[Data items]
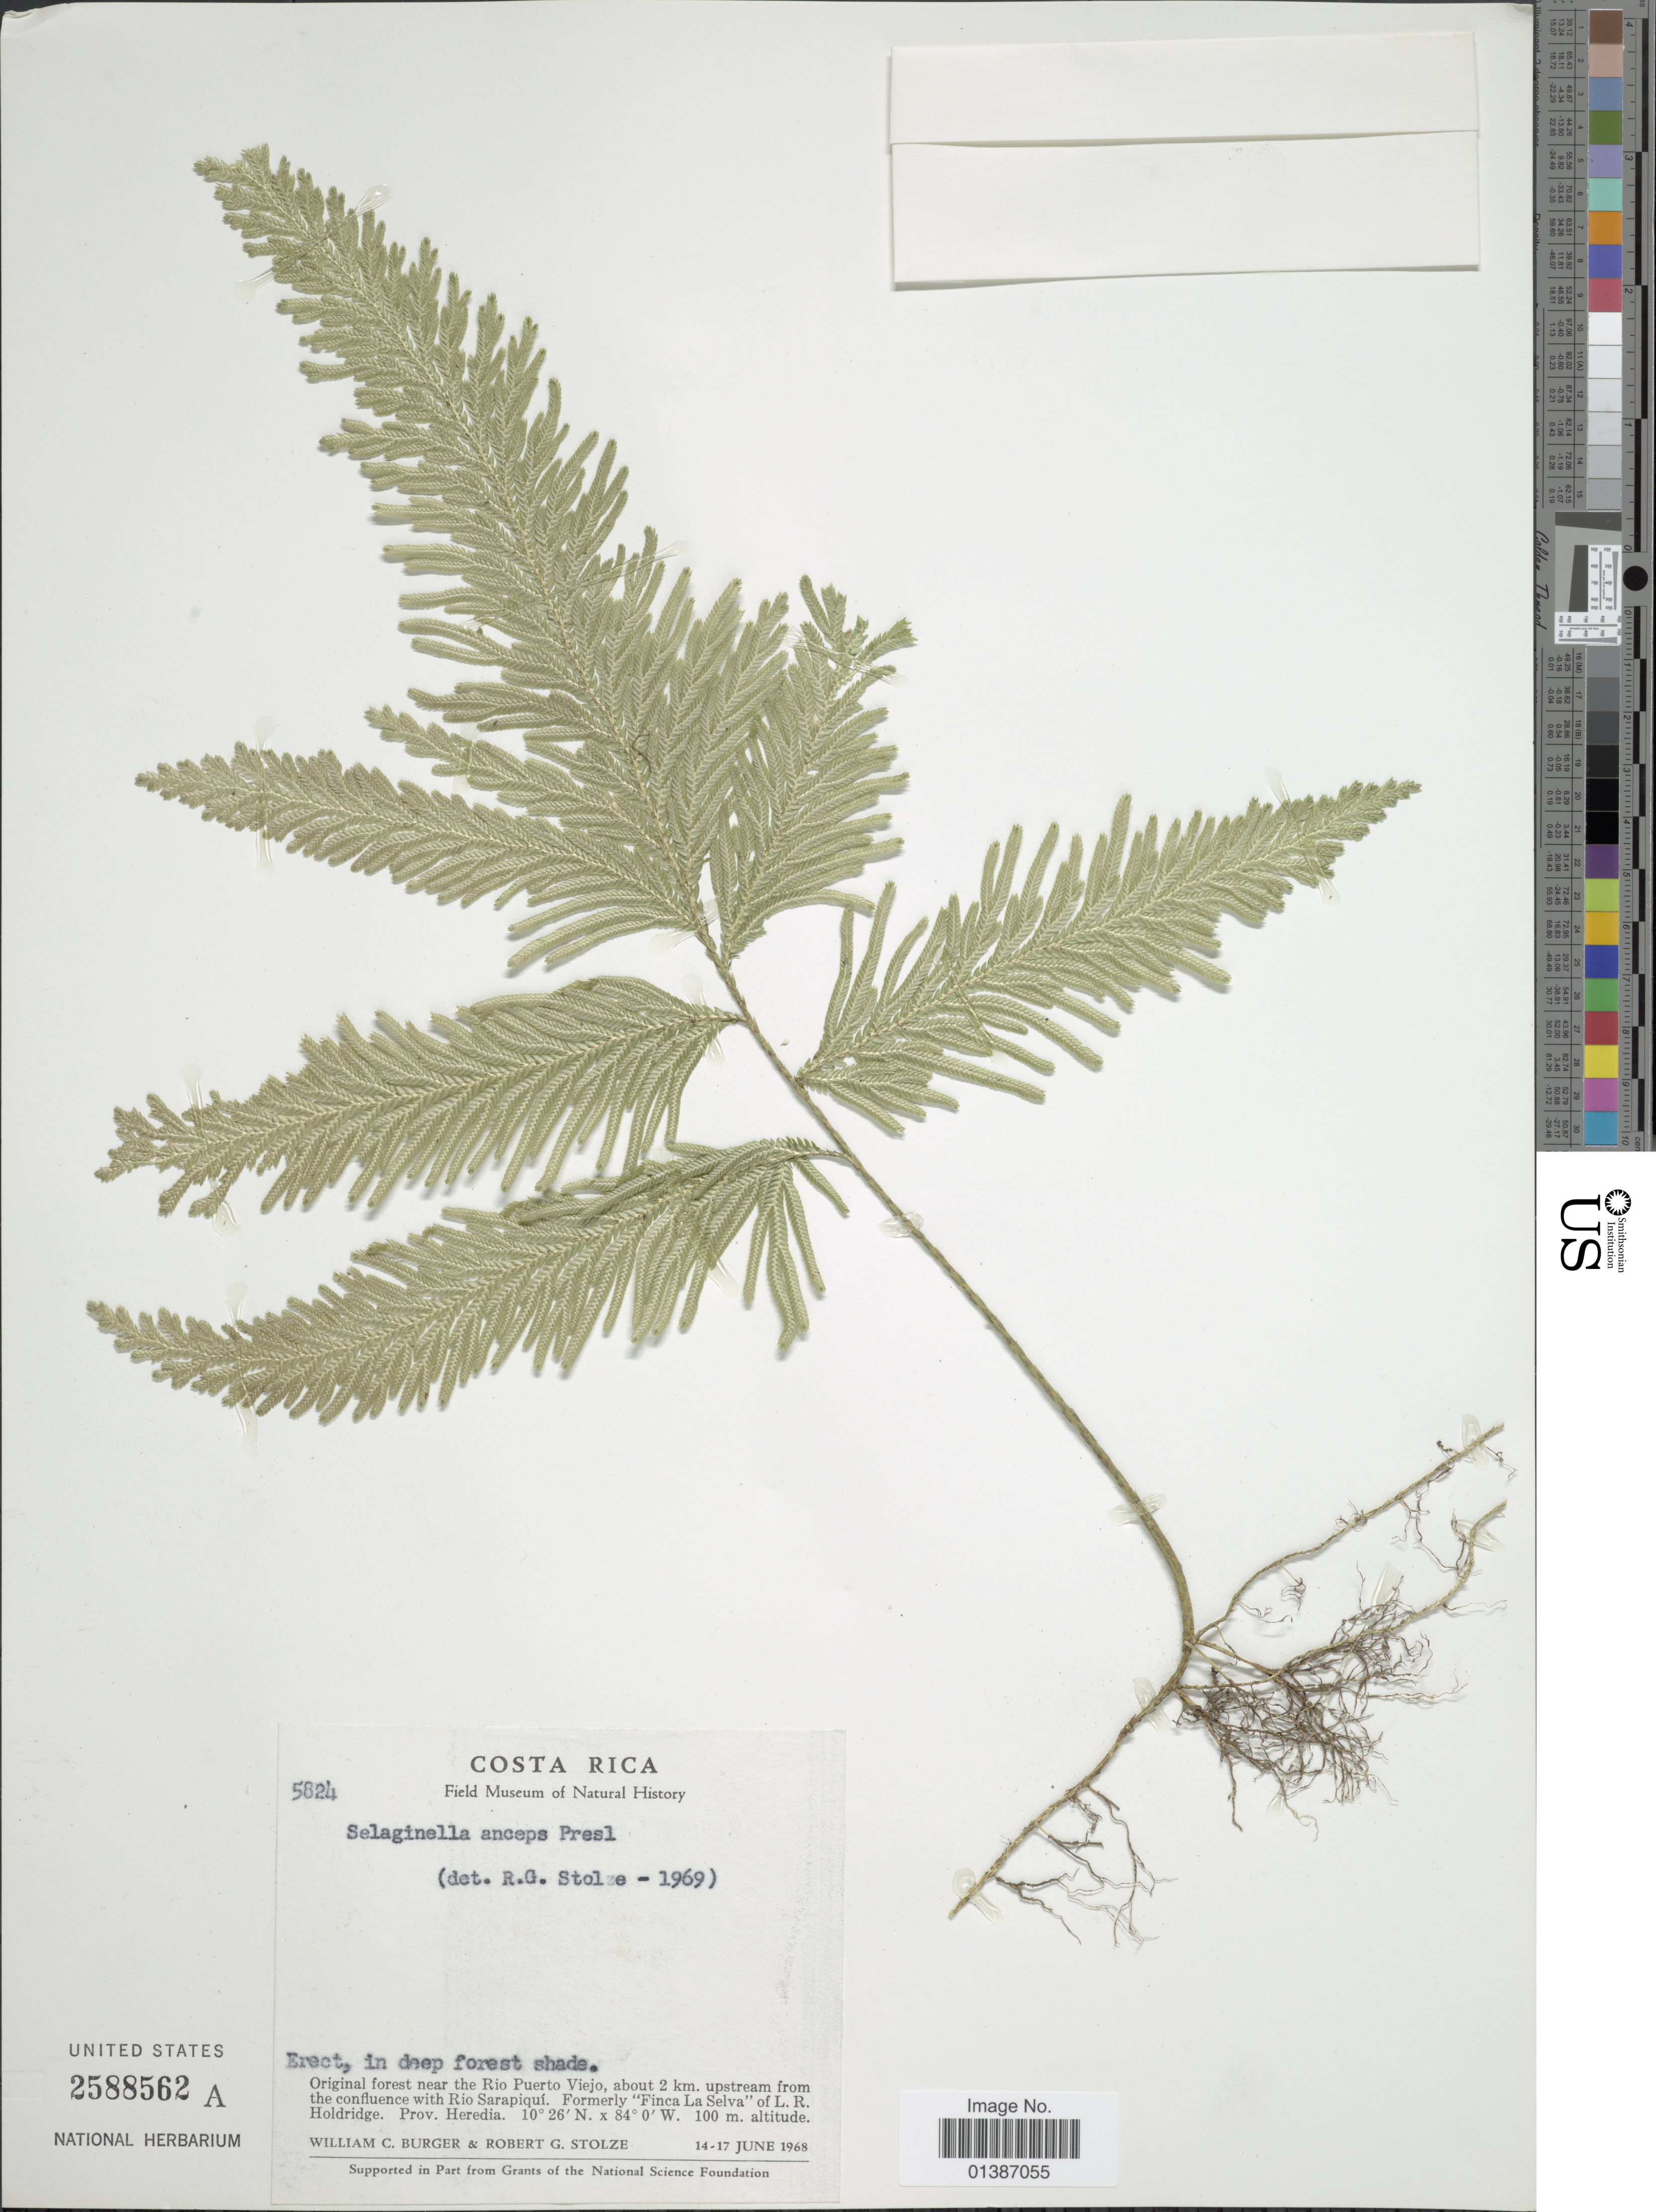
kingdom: Plantae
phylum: Tracheophyta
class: Lycopodiopsida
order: Selaginellales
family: Selaginellaceae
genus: Selaginella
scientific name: Selaginella anceps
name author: (C. Presl)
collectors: W. Burger & R. G. Stolze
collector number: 5824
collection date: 1968-06-14/1968-06-17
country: Costa Rica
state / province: Heredia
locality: Original forest near the Rio Puerto Viejo, about 2 km. upstream from the confluence with Rio Sarapiquí. Formerly "Finca La Selva" of L.R. Holdridge, Prov. Heredia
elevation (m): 100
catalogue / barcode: US 2588562A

### Instruction
Edit the records above by replacing "locality" with "site" and keeping everything else the same. Leave the pictures out of your answer.

### Written solution
kingdom: Plantae
phylum: Tracheophyta
class: Lycopodiopsida
order: Selaginellales
family: Selaginellaceae
genus: Selaginella
scientific name: Selaginella anceps
name author: (C. Presl)
collectors: W. Burger & R. G. Stolze
collector number: 5824
collection date: 1968-06-14/1968-06-17
country: Costa Rica
state / province: Heredia
site: Original forest near the Rio Puerto Viejo, about 2 km. upstream from the confluence with Rio Sarapiquí. Formerly "Finca La Selva" of L.R. Holdridge, Prov. Heredia
elevation (m): 100
catalogue / barcode: US 2588562A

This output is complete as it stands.